Via Harvard Prison Legal Assistance Project
On March 2 the Harvard Prison Legal Assistance Project hosted a lunch talk on solitary confinement by Jules Lobel, Professor of Constitutional Law at the University of Pittsburg School of Law and President of the Center for Constitutional Rights (CCR). Professor Lobel began his talk by giving a brief history of Ashker v. Governor of California, a federal class action lawsuit filed in May 2012, challenging the practice of solitary confinement based on the Eighth Amendment’s prohibition against cruel and unusual punishment at California’s notorious “super max” Pelican Bay State Prison. The lawsuit was brought on behalf of prisoners held in solitary confinement at the prison’s Security Housing Unit for over a decade. The case was part of CCR’s efforts to challenge mass incarceration and abusive prison policies.
In 2013, the state agreed to settle the case and enter into a consent order, on terms that were acceptable to the prisoner plaintiffs. Lobel explained that the Pelican Bay State Prison has one of the largest solitary confinement units of its kind. Prisoners were locked 23 hours a day in an 8-by-10 feet cell, without access to sunlight. Studies have shown a consensus that such conditions of sensory deprivation contribute to mental illness and serious behavioral problems, even over a relatively short period of time.
Lobel focused on the challenges of obtaining and enforcing a positive settlement for his prisoner clients in 2013 and 2014. He described how he had to overcome objections from the state when he wanted to consult directly with the prisoners to ensure the proposed settlement terms were acceptable to them. He also discussed how much effort was required to monitor and reinforce the agreement, and the considerable work still to be done to eliminate abusive solitary confinement practices in the California state prison system as well as nationally.
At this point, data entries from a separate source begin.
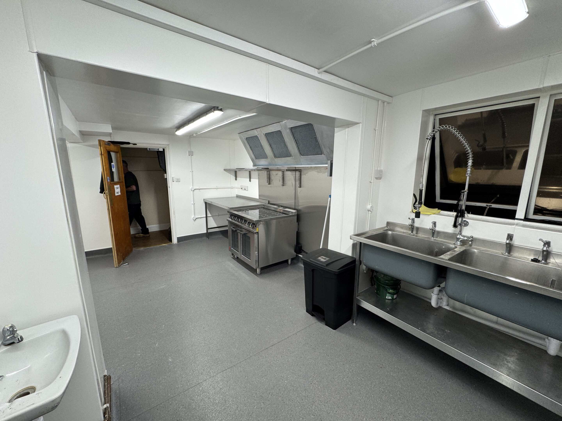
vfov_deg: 85.7
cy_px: 210
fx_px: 227
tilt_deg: -10.3
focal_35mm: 14
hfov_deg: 102.1
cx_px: 281
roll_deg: -1.3
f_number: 2.2
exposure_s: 1/100
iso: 100
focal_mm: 2.22
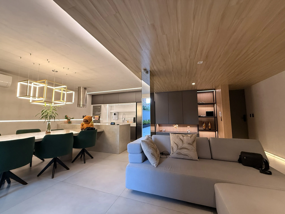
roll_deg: -0.1
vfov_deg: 85.7
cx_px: 142
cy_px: 107
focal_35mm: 14
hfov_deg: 102.1
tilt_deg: +6.2
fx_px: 115
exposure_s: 1/60
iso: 250
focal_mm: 2.22
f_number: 2.2
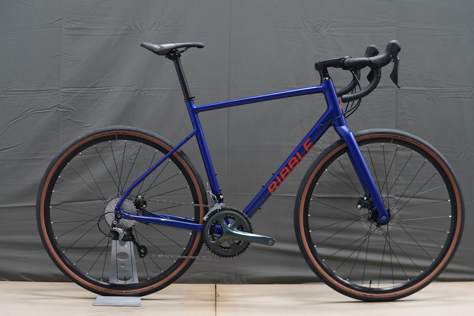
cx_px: 237
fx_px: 922
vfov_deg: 19.5
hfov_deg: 28.8
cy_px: 158
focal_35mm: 70
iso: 2500
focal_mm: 70
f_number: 5
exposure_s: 1/160
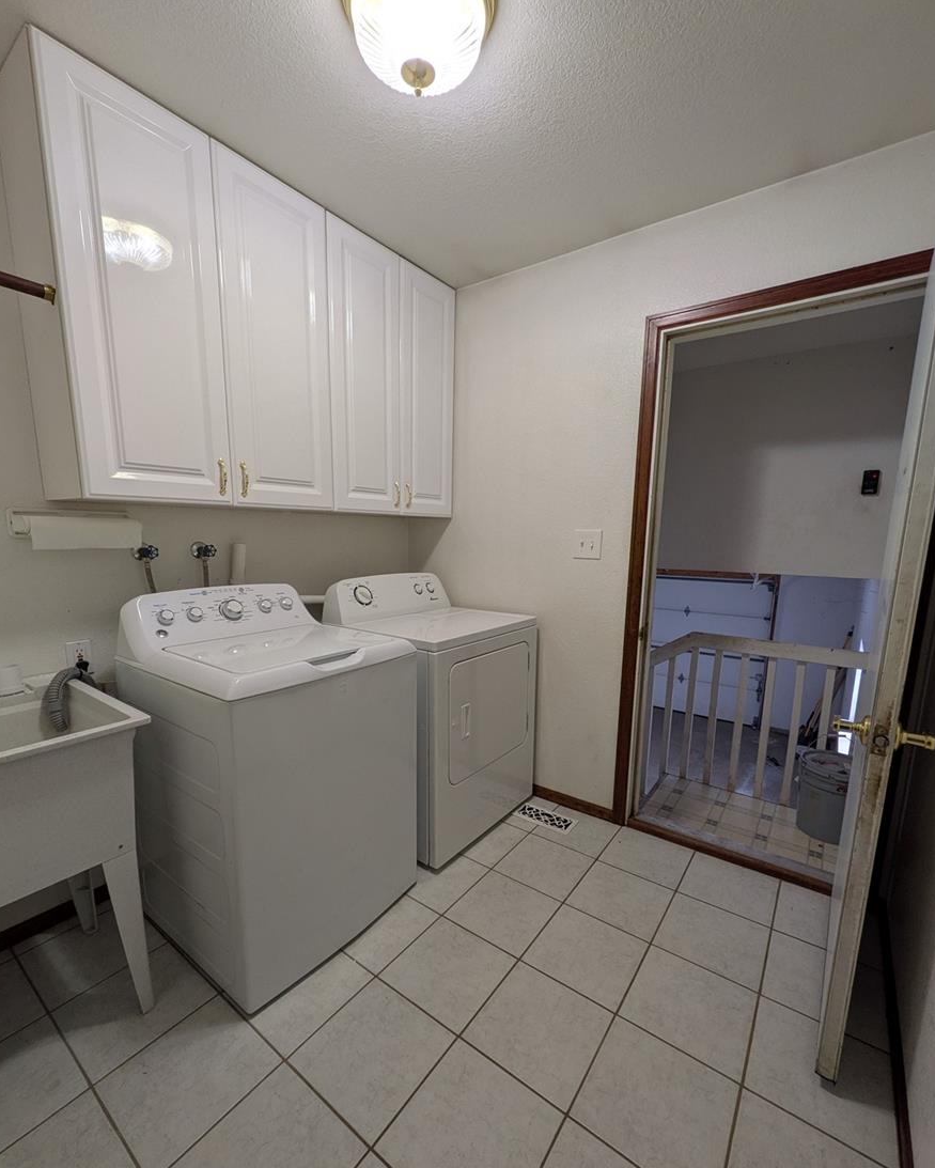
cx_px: 470
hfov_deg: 84.1
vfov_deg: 96.7
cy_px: 621
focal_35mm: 15
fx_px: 519
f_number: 2.2
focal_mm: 1.83
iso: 48
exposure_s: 1/30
Professor Lobel concluded by encouraging students to consider legal careers in helping marginalized populations such as prisoners, giving as an example two of his recent former students who started a prisoner rights advocacy center on a shoestring budget that has now won several important cases and grown to include a staff of additional lawyers. His enthusiastic message was that if they could succeed in living their dream of starting their own civil rights litigation practice, the students attending the law talk could too, offering his Pitt Law contact information to anyone who wanted to follow up with any questions.